→ **TO DO**
Before you reproduce the entries that follow, strip out any image they contain and keep the rest exact.
-------- SUPPLIED INFORMATION
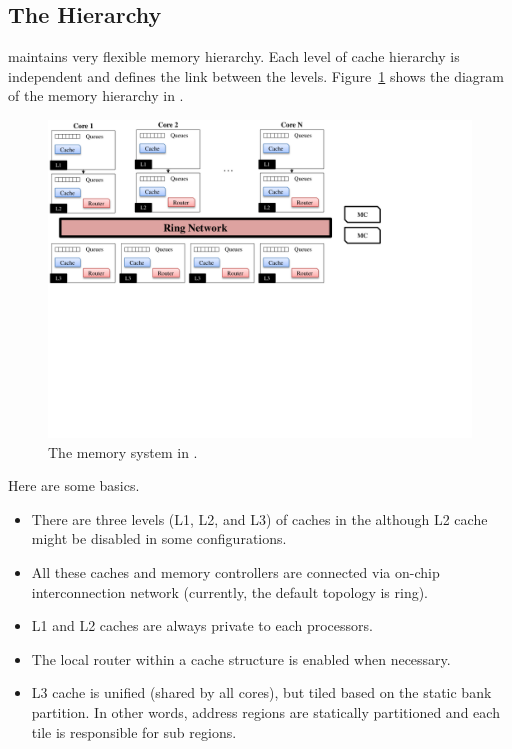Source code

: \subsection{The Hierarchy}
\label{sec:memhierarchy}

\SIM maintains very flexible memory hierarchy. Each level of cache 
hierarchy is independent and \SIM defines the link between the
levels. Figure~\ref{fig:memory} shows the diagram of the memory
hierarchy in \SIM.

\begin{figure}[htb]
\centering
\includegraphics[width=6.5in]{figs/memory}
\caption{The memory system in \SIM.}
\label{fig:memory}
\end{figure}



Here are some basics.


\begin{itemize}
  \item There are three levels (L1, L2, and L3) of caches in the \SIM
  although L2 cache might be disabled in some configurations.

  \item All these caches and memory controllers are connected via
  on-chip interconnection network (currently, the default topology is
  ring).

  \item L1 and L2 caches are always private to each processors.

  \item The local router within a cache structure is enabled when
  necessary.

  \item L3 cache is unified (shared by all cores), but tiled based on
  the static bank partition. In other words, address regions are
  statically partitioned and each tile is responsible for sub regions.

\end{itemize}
----------------
→ **COMPLETED TASK**
Source code

: \subsection{The Hierarchy}
\label{sec:memhierarchy}

\SIM maintains very flexible memory hierarchy. Each level of cache 
hierarchy is independent and \SIM defines the link between the
levels. Figure~\ref{fig:memory} shows the diagram of the memory
hierarchy in \SIM.

\begin{figure}[htb]
\centering
\includegraphics[width=6.5in]{figs/memory}
\caption{The memory system in \SIM.}
\label{fig:memory}
\end{figure}



Here are some basics.


\begin{itemize}
  \item There are three levels (L1, L2, and L3) of caches in the \SIM
  although L2 cache might be disabled in some configurations.

  \item All these caches and memory controllers are connected via
  on-chip interconnection network (currently, the default topology is
  ring).

  \item L1 and L2 caches are always private to each processors.

  \item The local router within a cache structure is enabled when
  necessary.

  \item L3 cache is unified (shared by all cores), but tiled based on
  the static bank partition. In other words, address regions are
  statically partitioned and each tile is responsible for sub regions.

\end{itemize}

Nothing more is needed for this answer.